Emergent Communication through Negotiation
This work addresses the challenge of emergent communication in AI agents, providing insights into negotiation and cooperation mechanisms, but it is incremental as it builds on existing multi-agent reinforcement learning frameworks.
The paper tackled the problem of how communication emerges in multi-agent negotiation environments, showing that self-interested agents can use grounded communication for fair negotiation but fail with ungrounded cheap talk, whereas prosocial agents learn to use cheap talk for optimal strategies, indicating cooperation is necessary for language emergence.

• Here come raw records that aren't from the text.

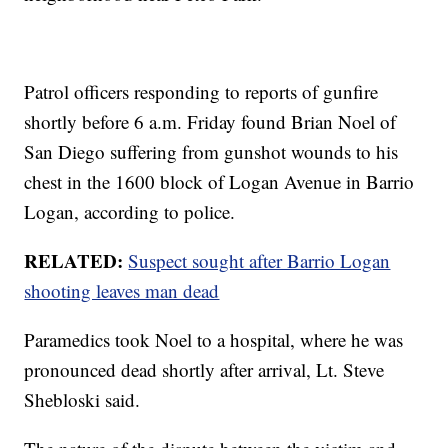
Patrol officers responding to reports of gunfire
shortly before 6 a.m. Friday found Brian Noel of
San Diego suffering from gunshot wounds to his
chest in the 1600 block of Logan Avenue in Barrio
Logan, according to police.
RELATED:
Suspect sought after Barrio Logan
shooting leaves man dead
Paramedics took Noel to a hospital, where he was
pronounced dead shortly after arrival, Lt. Steve
Shebloski said.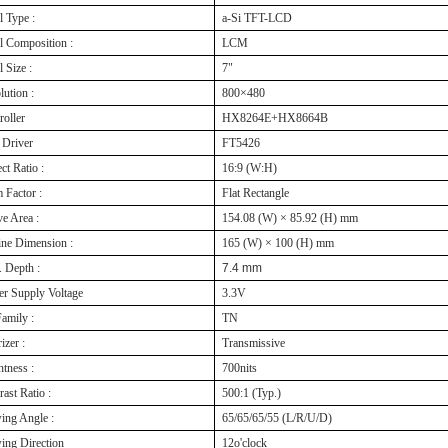
l Type :
a-Si TFT-LCD
l Composition :
LCM
 Size :
7"
lution :
800×480
roller
HX8264E+HX8664B
Driver
FT5426
ct Ratio :
16:9 (W:H)
 Factor :
Flat Rectangle
ve Area :
154.08 (W) × 85.92 (H) mm
ine Dimension :
165 (W) × 100 (H) mm
 Depth :
7.4 mm
r Supply Voltage
3.3V
amily :
TN
izer :
Transmissive
htness :
700nits
rast Ratio :
500:1 (Typ.)
ing Angle :
65/65/65/55 (L/R/U/D)
ing Direction
12o'clock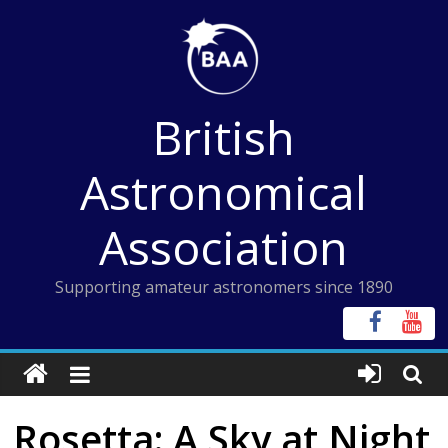
Skip
to
content
British
Astronomical
Association
Supporting amateur astronomers since 1890
Rosetta: A Sky at Night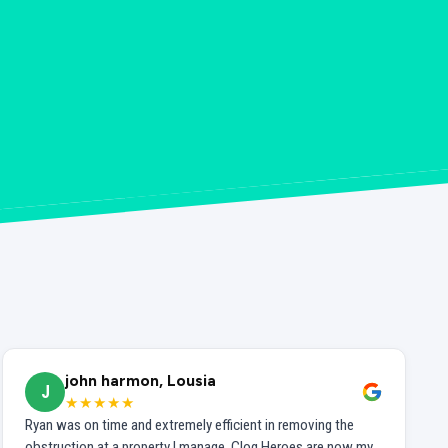
john harmon, Lousia
J
★★★★★
Ryan was on time and extremely efficient in removing the
obstruction at a property I manage. Clog Heroes are now my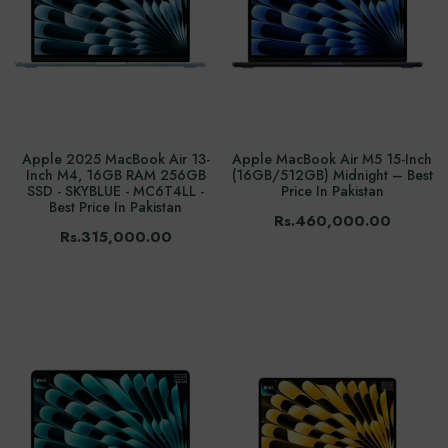
Apple 2025 MacBook Air 13-
Apple MacBook Air M5 15-Inch
Inch M4, 16GB RAM 256GB
(16GB/512GB) Midnight – Best
SSD - SKYBLUE - MC6T4LL -
Price In Pakistan
Best Price In Pakistan
Rs.460,000.00
Rs.315,000.00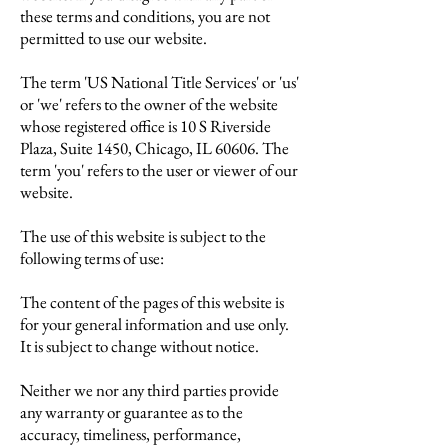
these terms and conditions, you are not
permitted to use our website.
The term 'US National Title Services' or 'us'
or 'we' refers to the owner of the website
whose registered office is 10 S Riverside
Plaza,
Suite 1450,
Chicago, IL 60606
. The
term 'you' refers to the user or viewer of our
website.
The use of this website is subject to the
following terms of use:
The content of the pages of this website is
for your general information and use only.
It is subject to change without notice.
Neither we nor any third parties provide
any warranty or guarantee as to the
accuracy, timeliness, performance,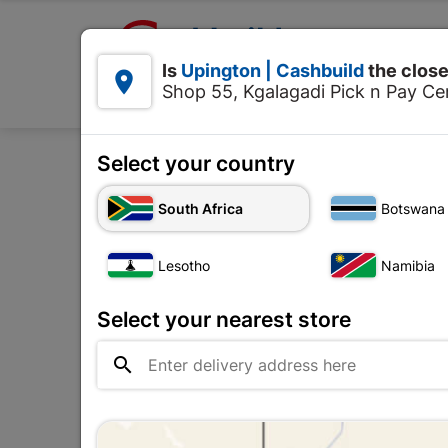

Upington | Cashbuild:
Is
Upington | Cashbuild
the close


Shop 55, Kgalagadi Pick n Pay Cen
Products
Select your country
South Africa
Botswana
Storage Container
Lesotho
Namibia
Upington |

Change Store
Cashbuild
Select your nearest store
Shop 55, Kgalagadi Pick n Pay

Centre, 21 Hill Street 8801
Upington
Hours:
Closed

Trading hours may vary on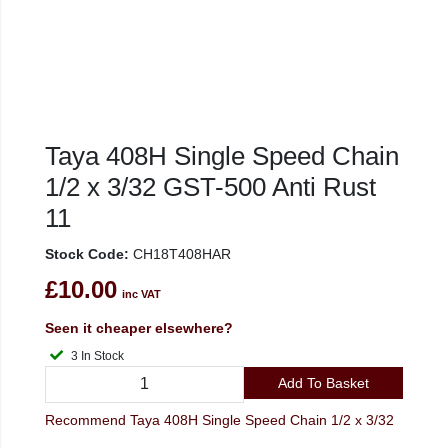
Taya 408H Single Speed Chain
1/2 x 3/32 GST-500 Anti Rust
11
Stock Code:
CH18T408HAR
£10.00
inc VAT
Seen it cheaper elsewhere?
3 In Stock
Add To Basket
Recommend Taya 408H Single Speed Chain 1/2 x 3/32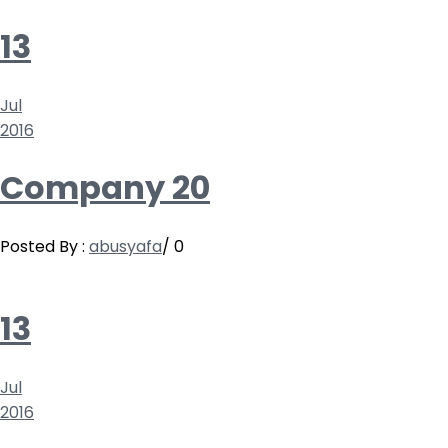
13
Jul
2016
Company 20
Posted By :
abusyafa
/
0
13
Jul
2016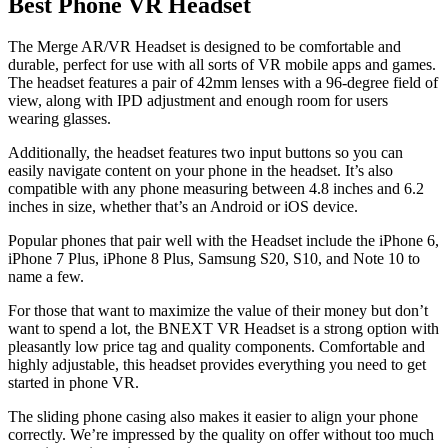
Best Phone VR Headset
The Merge AR/VR Headset is designed to be comfortable and
durable, perfect for use with all sorts of VR mobile apps and games.
The headset features a pair of 42mm lenses with a 96-degree field of
view, along with IPD adjustment and enough room for users
wearing glasses.
Additionally, the headset features two input buttons so you can
easily navigate content on your phone in the headset. It’s also
compatible with any phone measuring between 4.8 inches and 6.2
inches in size, whether that’s an Android or iOS device.
Popular phones that pair well with the Headset include the iPhone 6,
iPhone 7 Plus, iPhone 8 Plus, Samsung S20, S10, and Note 10 to
name a few.
For those that want to maximize the value of their money but don’t
want to spend a lot, the BNEXT VR Headset is a strong option with
pleasantly low price tag and quality components. Comfortable and
highly adjustable, this headset provides everything you need to get
started in phone VR.
The sliding phone casing also makes it easier to align your phone
correctly. We’re impressed by the quality on offer without too much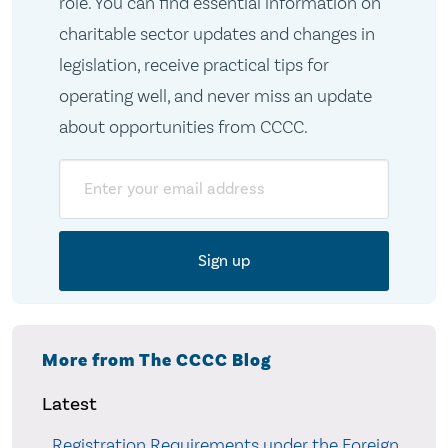
role. You can find essential information on
charitable sector updates and changes in
legislation, receive practical tips for
operating well, and never miss an update
about opportunities from CCCC.
Email
More from The CCCC Blog
Latest
Registration Requirements under the Foreign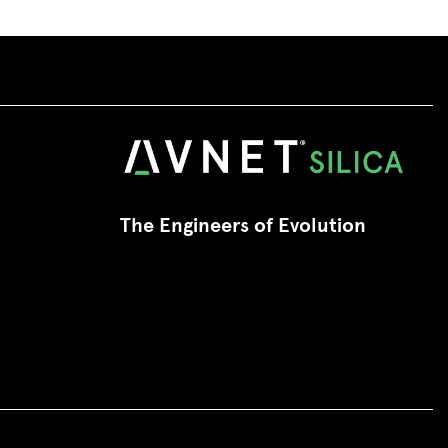
The Engineers of Evolution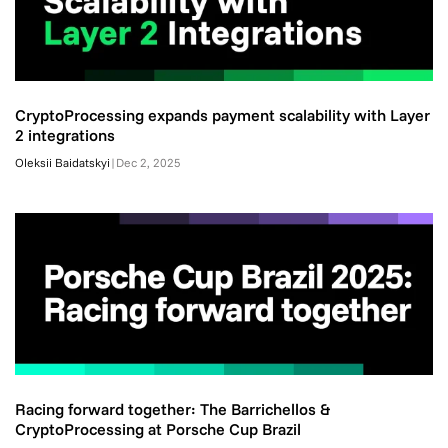
CryptoProcessing expands payment scalability with Layer
2 integrations
Oleksii Baidatskyi
|
Dec 2, 2025
Racing forward together: The Barrichellos &
CryptoProcessing at Porsche Cup Brazil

Multi-agent reinforcement learning offers a way to study how communication could emerge in communities of agents needing to solve specific problems. In this paper, we study the emergence of communication in the negotiation environment, a semi-cooperative model of agent interaction. We introduce two communication protocols -- one grounded in the semantics of the game, and one which is \textit{a priori} ungrounded and is a form of cheap talk. We show that self-interested agents can use the pre-grounded communication channel to negotiate fairly, but are unable to effectively use the ungrounded channel. However, prosocial agents do learn to use cheap talk to find an optimal negotiating strategy, suggesting that cooperation is necessary for language to emerge. We also study communication behaviour in a setting where one agent interacts with agents in a community with different levels of prosociality and show how agent identifiability can aid negotiation.